Kremmerz's "sacred materialism" is based on the idea of the unity of all that exists, meaning there can be no separation between spirit and matter. On the contrary, it is precisely towards the full integration of the two apparently opposite poles (i.e. intelligent origin and material manifestation) that the evolutionary path of man is directed. This integration is conscious and, especially, concrete in terms of the effects it can have on the living matter of the human being. It is the ultimate goal of hermetic philosophy and of the practices it aims to accomplish. It is also the goal of the Schola founded by Kremmerz.
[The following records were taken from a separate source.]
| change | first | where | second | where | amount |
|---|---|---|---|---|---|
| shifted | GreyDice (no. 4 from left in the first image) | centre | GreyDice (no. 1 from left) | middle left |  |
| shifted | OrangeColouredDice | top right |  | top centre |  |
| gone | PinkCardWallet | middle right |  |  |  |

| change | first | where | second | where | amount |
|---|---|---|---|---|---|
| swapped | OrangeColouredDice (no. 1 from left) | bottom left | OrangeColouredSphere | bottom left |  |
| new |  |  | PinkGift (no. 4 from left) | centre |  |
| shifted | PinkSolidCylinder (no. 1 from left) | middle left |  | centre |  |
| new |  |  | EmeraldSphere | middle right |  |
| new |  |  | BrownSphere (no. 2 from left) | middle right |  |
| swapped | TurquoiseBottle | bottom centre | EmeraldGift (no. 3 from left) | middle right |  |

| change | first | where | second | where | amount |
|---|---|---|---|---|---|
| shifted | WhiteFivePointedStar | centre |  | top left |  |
The achievement of this goal is symbolised as "matriarchy", in which the term is not used in its more usual social meaning. "Matriarchy" comes from the union of two words "meter" or "mother"/"matrix" (same root as "matter") and "arché" or "commencement"/"origin"/"substance".

Within the vision of the unity of existence as proposed by Kremmerz, the dualism of spirit and matter has no reason to exist. Kremmerz states that "hermetic reality" is to be found in the balance between free intelligence and the sensitivity of the organism, and that the predominance of one or the other always leads to a state of imbalance that deviates from fundamental unity. In the equilibrium of the hermetic vision, the creative idea (intelligent spirit) cannot do without the substance (matter) through which it takes form.